There are two different concepts of equal parenting. In a marriage, equal parenting is when both parents work together to insure that the children spend as much time with one parent as they do the other. Parents share equally in discipline, schooling, getting children to and from the places they need to be—and in the fun part of being a parent, doing fun things.

Equal parenting after separation or divorce builds on this concept. Equal parenting espouses the belief that joint custody should be physical as well as legal. The child should spend equal time with each parent. Children who have equal time with both parents are better adjusted, have less problems in school, less teen pregnancy and drug and alcohol addiction. Alaska, Iowa, Kansas, Oklahoma, Texas, and Wisconsin are the only states that currently have legislation which promotes equal access to both parents.

Some of the benefits of equal parenting legislation are:

  • Ensures that the children spend approximately equal amounts of time with each parent;
  • Children have ample opportunity to establish positive post-separation (or post-divorce) relationships with both parents;
  • Shared parenting forces parents to work together and focus on what is really best for the children, as opposed to their own personal interests;
  • Neither parent can subvert or reduce the other parent’s role in the children’s lives;
  • Mandating shared physical custody can lead to a reduction in bitter, destructive child custody battles, which put intense emotional strain on children following a divorce or separation;
  • When shared custody is employed efficiently, the children are less likely to feel “caught in the middle” and may experience greater awareness of being loved by both parents.
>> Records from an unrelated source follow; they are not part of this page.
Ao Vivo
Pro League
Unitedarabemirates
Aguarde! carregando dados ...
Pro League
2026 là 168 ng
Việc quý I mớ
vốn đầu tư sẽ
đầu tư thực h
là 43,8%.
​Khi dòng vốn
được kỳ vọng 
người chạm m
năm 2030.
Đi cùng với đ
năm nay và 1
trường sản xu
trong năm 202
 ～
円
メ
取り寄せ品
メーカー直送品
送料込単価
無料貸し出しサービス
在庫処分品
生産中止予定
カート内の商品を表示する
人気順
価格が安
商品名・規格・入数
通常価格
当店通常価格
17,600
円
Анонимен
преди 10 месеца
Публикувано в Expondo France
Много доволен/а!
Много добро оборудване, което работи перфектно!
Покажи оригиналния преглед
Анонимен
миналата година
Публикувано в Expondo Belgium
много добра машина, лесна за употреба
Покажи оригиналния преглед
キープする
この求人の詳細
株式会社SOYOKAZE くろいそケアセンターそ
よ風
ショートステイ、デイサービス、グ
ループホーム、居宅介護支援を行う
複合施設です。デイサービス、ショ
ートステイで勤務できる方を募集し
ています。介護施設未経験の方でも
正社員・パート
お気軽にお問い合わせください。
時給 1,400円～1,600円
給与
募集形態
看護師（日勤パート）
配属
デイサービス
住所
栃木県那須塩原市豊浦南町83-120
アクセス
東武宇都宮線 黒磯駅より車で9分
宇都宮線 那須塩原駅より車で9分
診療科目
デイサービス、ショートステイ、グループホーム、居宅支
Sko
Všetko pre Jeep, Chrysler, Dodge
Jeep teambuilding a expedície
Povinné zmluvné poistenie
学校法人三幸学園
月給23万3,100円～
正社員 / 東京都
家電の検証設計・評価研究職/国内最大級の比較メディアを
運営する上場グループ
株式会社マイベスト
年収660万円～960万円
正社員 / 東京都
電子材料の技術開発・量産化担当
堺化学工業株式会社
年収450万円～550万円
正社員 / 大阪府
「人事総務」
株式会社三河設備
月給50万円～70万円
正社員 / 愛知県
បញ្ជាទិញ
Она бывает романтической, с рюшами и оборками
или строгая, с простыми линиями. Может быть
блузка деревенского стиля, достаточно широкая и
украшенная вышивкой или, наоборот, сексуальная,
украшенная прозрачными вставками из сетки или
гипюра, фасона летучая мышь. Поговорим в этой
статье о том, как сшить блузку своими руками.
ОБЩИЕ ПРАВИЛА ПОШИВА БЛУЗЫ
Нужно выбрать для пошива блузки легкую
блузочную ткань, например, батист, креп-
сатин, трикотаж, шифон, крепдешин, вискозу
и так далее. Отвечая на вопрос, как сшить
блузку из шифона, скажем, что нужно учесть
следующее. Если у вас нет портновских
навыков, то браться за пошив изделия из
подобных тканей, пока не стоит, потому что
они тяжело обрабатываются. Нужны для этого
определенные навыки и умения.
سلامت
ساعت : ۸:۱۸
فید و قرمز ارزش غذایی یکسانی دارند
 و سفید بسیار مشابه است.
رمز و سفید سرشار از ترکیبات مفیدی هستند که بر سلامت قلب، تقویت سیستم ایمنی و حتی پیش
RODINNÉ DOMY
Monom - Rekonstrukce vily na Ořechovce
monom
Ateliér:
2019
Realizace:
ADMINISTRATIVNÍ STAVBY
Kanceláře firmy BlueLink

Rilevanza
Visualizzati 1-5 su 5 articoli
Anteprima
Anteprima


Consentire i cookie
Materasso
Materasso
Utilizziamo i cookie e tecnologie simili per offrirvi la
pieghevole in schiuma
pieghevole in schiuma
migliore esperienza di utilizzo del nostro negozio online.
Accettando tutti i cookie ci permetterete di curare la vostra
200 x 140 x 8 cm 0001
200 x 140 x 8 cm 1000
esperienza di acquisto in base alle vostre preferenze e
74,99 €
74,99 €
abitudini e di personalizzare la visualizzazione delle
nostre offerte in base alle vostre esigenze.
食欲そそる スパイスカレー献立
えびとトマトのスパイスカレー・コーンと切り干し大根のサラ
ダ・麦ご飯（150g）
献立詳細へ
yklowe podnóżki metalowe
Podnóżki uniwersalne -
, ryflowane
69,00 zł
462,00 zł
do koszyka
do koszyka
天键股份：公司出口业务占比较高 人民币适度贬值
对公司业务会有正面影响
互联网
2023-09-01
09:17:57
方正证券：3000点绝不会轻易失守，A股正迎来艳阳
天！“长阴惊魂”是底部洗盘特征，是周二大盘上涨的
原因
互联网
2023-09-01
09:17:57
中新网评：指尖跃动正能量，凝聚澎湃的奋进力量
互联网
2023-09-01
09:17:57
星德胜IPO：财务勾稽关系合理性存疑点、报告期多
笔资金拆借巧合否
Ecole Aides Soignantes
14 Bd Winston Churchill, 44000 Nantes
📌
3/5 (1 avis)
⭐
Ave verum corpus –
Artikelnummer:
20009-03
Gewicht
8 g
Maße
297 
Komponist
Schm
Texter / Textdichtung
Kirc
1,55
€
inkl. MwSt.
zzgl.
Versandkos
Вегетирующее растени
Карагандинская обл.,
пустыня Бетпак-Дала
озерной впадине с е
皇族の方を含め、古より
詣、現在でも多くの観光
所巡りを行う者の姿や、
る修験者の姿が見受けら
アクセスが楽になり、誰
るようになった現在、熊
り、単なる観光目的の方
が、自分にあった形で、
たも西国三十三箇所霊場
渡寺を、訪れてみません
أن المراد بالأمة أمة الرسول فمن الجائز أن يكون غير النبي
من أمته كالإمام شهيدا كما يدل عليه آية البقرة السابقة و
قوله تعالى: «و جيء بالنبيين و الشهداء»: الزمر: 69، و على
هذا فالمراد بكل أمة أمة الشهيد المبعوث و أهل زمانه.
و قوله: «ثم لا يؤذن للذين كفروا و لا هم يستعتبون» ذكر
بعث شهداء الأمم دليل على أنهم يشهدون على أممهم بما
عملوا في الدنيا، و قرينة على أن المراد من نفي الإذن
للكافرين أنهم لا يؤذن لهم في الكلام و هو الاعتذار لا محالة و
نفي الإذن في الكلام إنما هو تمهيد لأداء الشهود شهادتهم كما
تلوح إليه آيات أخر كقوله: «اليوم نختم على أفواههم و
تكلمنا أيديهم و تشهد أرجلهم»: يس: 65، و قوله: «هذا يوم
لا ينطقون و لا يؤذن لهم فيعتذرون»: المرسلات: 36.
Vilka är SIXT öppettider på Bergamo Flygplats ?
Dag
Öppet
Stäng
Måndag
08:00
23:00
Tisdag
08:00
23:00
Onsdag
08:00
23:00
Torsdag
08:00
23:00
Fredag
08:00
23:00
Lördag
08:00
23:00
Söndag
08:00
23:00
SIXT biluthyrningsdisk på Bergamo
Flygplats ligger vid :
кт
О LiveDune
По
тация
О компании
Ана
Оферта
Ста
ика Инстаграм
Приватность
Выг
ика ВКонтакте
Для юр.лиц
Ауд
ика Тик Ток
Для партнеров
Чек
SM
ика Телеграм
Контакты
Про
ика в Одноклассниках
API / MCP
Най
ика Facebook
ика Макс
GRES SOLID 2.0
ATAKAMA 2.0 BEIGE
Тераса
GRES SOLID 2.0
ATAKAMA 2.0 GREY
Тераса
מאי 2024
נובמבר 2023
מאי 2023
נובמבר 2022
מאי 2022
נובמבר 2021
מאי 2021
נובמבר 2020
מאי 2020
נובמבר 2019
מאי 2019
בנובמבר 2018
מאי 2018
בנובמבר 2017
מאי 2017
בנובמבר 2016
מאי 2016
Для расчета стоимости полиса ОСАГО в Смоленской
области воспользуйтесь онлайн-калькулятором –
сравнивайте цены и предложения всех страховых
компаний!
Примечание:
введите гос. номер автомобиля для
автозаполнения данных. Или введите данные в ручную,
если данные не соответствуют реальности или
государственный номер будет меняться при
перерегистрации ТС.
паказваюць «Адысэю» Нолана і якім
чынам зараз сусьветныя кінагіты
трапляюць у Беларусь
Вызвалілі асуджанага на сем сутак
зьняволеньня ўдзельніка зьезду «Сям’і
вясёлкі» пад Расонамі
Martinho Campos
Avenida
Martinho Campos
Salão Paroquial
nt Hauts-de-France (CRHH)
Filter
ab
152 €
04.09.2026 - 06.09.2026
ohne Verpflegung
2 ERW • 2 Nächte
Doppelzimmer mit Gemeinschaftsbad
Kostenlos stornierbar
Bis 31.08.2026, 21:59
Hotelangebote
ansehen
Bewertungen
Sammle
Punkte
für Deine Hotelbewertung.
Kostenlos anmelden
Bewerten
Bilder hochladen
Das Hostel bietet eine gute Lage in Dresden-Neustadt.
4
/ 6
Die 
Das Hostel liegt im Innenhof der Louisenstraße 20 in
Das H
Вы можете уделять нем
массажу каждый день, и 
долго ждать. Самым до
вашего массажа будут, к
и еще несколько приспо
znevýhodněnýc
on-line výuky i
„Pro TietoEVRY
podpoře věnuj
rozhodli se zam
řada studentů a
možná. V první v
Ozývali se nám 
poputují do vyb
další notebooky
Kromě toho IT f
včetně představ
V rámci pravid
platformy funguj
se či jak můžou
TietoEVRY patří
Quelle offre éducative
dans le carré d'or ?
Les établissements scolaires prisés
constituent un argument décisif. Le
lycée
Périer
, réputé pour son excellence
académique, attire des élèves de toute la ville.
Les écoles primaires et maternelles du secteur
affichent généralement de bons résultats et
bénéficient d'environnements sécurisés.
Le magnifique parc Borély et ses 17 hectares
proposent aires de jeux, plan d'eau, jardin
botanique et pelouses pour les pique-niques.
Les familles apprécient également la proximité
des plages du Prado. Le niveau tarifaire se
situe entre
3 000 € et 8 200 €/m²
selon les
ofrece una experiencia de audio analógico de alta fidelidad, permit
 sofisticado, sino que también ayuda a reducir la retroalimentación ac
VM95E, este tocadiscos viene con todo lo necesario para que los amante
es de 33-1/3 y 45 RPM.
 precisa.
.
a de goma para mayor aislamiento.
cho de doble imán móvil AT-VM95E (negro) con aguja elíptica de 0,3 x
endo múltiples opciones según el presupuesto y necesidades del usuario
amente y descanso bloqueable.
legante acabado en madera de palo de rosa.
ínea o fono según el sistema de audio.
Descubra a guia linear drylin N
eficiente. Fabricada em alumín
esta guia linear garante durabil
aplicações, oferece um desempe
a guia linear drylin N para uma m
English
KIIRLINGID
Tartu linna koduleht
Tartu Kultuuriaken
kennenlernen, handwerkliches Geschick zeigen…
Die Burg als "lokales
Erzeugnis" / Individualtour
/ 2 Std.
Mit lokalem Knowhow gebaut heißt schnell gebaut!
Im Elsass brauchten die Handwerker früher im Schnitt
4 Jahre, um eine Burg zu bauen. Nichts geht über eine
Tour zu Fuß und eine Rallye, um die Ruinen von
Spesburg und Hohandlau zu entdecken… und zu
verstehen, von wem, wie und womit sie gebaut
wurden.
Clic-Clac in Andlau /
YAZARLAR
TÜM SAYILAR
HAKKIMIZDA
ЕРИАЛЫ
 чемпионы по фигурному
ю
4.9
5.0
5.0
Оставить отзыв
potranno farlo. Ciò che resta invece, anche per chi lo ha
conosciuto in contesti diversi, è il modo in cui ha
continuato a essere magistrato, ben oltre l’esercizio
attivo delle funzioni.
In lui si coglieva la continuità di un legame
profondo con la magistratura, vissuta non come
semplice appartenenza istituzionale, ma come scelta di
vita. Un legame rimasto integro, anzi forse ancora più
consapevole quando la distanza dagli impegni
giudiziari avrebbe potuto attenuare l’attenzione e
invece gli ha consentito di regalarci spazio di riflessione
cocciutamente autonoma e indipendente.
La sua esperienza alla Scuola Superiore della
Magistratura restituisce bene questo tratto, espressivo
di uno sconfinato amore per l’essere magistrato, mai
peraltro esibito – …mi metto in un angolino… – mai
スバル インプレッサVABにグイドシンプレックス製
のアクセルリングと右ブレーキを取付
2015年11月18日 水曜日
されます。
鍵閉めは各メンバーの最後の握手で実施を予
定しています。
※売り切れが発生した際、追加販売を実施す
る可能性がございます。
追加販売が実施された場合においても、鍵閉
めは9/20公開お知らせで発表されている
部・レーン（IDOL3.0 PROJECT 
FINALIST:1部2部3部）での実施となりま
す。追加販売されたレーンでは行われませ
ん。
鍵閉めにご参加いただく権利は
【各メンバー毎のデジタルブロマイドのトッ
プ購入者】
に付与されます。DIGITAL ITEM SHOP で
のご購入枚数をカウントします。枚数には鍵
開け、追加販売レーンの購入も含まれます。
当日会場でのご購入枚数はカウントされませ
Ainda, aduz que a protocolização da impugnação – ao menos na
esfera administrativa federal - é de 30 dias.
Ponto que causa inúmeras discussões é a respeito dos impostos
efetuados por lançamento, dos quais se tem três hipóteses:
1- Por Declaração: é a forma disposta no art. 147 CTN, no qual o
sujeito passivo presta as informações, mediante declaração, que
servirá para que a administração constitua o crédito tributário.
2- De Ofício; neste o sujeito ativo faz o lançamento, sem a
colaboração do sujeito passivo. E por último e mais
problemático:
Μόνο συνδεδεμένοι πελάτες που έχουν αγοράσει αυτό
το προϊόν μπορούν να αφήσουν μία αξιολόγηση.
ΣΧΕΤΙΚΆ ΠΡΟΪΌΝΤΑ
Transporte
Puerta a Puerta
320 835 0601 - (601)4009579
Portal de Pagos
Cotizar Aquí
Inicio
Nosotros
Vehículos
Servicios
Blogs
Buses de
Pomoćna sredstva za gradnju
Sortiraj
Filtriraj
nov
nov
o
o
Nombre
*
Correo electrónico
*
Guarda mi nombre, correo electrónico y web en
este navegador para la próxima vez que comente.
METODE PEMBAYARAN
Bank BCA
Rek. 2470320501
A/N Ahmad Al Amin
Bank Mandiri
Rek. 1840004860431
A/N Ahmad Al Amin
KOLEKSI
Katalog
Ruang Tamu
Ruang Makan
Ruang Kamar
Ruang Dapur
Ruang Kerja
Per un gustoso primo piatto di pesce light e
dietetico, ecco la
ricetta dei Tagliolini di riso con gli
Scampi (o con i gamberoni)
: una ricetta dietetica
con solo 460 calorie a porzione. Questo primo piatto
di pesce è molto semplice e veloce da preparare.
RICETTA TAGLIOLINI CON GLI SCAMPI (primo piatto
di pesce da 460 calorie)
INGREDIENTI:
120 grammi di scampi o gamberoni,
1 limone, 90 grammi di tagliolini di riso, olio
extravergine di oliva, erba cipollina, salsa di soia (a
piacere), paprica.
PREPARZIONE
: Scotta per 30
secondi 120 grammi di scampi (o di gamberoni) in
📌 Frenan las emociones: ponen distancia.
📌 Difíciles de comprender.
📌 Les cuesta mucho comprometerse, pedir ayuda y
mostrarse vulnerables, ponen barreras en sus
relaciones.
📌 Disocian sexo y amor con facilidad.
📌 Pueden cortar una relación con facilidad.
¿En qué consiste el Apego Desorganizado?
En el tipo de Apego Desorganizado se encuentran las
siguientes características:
Some of the negative effects of equal parenting legislation are:

  • Some parents may resist shared parenting because they differ with the other parent on child-rearing or lifestyle issues;
  • There could be an increase in ugly attempts to declare one parent unfit for the purpose of circumventing shared parenting laws;
  • While the opportunity to spend equal amounts of time with each parent is valuable, the actual shuttling back-and-forth between two homes can be difficult for children;
  • Mandating shared parenting across the board does not take into consideration the varying needs of individual children and families;
  • In cases where one or both parents are not supportive of shared parenting, the transition between two homes can be even more challenging.

Father’s rights groups are very supportive of equal parenting, while detractors say it is just an effort to reduce child support. Anything that increases the stability of a child’s life after divorce should be given careful consideration.